I believe it would soon become a pain to remove the nuts holding the receiver to the frame, recharge the receivers, and then reattach the receivers to the frame. Wing nuts on the back of the receivers would speed up the removal and reattachment of the receivers. But it's a tight area to work in.


----------



## FOM (Jan 17, 2003)

lablover said:


> Laniee,
> 
> All you would have to do is remove the 2 nuts that hold the receiver to the frame, and unplug the speaker and the wiring harness, and carry the receiver inside. Then plug into the charger.
> I charge 3 4 shooters at one time and never had a problem getting the receivers close enough to the outlet. Same for my 2 Derby Doubles.
> ...


That's my point, yea I could do it that way, but isn't there an easier way? I'm almost considering taking them off and using velcro like I do for my Pro Controls. 
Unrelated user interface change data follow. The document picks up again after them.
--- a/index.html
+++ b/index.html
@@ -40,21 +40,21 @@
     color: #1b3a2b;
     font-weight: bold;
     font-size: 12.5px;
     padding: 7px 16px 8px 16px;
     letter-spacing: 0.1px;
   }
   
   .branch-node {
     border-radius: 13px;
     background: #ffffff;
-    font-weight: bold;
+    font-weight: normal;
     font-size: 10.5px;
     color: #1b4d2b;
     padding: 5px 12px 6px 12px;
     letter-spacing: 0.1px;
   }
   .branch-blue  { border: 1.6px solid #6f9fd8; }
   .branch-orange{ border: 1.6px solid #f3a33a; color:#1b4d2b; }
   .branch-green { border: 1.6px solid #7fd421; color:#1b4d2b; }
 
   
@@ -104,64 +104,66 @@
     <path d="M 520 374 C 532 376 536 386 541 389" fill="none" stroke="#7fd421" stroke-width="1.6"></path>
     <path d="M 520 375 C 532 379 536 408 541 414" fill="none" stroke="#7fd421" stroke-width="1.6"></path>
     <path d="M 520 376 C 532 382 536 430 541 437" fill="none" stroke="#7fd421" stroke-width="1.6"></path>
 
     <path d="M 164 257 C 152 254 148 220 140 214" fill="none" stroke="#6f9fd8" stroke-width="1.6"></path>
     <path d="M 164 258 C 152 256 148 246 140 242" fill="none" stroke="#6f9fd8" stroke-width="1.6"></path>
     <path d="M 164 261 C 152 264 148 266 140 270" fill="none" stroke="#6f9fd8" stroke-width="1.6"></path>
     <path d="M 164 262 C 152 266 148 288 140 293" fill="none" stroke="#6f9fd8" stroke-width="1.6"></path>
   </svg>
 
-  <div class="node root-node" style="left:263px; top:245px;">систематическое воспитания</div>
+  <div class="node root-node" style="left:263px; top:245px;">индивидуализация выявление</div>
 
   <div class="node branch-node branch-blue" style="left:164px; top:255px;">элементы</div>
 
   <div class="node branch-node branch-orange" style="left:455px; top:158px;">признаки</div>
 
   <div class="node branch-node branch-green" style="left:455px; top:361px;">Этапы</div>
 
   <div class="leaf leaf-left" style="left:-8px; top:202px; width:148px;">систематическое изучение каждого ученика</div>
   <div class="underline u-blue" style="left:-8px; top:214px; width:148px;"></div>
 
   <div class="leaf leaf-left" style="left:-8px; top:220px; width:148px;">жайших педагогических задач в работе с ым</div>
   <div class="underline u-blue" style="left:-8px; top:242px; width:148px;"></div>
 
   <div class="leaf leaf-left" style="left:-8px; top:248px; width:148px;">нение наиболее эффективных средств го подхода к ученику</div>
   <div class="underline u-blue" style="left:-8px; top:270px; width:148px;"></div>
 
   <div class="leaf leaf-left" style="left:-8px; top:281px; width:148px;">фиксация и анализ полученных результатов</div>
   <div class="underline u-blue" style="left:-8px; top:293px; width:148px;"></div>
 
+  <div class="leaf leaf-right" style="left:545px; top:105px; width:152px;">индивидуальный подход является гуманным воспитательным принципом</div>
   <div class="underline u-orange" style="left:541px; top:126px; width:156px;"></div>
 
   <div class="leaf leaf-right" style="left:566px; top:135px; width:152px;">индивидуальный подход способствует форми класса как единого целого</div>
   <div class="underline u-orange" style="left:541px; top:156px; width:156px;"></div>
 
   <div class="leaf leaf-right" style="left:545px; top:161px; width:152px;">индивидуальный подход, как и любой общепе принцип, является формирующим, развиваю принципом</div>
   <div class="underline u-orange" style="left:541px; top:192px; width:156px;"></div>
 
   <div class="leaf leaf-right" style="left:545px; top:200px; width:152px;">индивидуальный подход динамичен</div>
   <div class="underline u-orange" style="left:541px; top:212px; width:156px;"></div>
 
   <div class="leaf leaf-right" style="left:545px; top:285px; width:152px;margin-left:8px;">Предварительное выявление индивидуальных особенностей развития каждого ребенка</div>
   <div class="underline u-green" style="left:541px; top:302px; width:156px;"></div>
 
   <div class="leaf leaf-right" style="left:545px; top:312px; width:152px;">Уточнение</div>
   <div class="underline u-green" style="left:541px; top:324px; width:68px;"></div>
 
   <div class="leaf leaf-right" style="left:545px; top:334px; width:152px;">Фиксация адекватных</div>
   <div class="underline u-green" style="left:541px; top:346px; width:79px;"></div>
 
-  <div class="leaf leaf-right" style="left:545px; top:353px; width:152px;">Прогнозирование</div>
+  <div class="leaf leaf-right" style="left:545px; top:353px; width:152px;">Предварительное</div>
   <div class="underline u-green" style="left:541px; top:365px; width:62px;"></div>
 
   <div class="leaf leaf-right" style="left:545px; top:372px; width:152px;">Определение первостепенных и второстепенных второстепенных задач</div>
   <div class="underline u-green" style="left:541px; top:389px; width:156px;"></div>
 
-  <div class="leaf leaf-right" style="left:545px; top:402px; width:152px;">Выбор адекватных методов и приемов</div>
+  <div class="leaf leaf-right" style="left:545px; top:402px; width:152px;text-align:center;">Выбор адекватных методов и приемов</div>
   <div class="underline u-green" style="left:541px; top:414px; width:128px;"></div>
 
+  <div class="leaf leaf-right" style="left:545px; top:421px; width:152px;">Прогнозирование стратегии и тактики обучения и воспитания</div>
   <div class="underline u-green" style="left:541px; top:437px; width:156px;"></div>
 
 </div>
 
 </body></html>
Maybe i'm just being a pain in the butt?

Lainee, flash and bullet


----------



## lablover (Dec 17, 2003)

Using velcro, I might be concerned about too much shock to the receiver unit when it's fired. Then again, the receiver should be mounted loosely, so if you did that it may not be a concern.
Whatever works! :lol:


----------



## Bob Gutermuth (Aug 8, 2004)

A 12 volt charger would be great. Charge them while on the truck. A solar panel on top the receiver head would work as well to keep charge up in the field.


----------



## rjouben (Jul 29, 2004)

I have an AC power inverter that I can plug into the 12V DC outlet in my car (cig lighter). $20 at walmart, If the BB are completely dead, they will charge up enough to use for the day by the time I get to the training grounds (about 45min ride)


----------



## FOM (Jan 17, 2003)

rjouben said:


> I have an AC power inverter that I can plug into the 12V DC outlet in my car (cig lighter). $20 at walmart, If the BB are completely dead, they will charge up enough to use for the day by the time I get to the training grounds (about 45min ride)
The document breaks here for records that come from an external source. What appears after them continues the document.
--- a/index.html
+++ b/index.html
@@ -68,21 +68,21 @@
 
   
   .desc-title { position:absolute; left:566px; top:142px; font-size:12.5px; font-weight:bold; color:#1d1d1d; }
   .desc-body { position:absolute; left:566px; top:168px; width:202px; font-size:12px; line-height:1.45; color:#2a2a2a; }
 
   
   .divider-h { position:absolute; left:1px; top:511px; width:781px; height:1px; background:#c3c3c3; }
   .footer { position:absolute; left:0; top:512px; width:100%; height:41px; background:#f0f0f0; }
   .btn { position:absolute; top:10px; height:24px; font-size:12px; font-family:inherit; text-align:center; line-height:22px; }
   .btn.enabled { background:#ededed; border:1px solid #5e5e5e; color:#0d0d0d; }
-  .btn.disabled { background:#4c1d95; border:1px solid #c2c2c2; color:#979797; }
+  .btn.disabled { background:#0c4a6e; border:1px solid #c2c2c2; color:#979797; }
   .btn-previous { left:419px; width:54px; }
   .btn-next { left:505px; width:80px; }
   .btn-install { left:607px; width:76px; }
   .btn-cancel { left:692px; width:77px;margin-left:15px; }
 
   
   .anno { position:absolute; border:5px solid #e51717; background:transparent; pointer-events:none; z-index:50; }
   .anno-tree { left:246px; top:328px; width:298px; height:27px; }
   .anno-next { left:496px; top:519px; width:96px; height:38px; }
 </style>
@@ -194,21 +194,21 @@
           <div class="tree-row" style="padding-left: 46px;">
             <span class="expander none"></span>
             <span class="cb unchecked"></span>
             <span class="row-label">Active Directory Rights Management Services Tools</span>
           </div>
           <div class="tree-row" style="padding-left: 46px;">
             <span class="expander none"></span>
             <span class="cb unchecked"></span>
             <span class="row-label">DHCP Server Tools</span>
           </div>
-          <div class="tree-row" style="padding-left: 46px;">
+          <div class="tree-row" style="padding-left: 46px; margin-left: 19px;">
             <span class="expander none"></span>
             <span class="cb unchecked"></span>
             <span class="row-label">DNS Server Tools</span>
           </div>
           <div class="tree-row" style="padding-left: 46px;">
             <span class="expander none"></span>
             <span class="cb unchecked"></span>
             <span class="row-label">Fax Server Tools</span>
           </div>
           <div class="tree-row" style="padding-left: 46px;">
Me too - nice to have, can charge ecollar, Pro Controls, ect. But BB's are a little hard since the cord is so short on the charger provided.

Lainee


----------



## jeff t. (Jul 24, 2003)

FOM said:


> That's my point, yea I could do it that way, but isn't there an easier way? I'm almost considering taking them off and using velcro like I do for my Pro Controls.


Lainee,

Is the dual lock working out ok for you?

Jeff


----------



## FOM (Jan 17, 2003)

Jeff T. said:


> Lainee,
> 
> Is the dual lock working out ok for you?
> 
> Jeff


Works great! Except when I put the recievers in my tote bag and they attach themselves to it! :lol: :lol: :lol: :lol: 

Thanks again!

Lainee


----------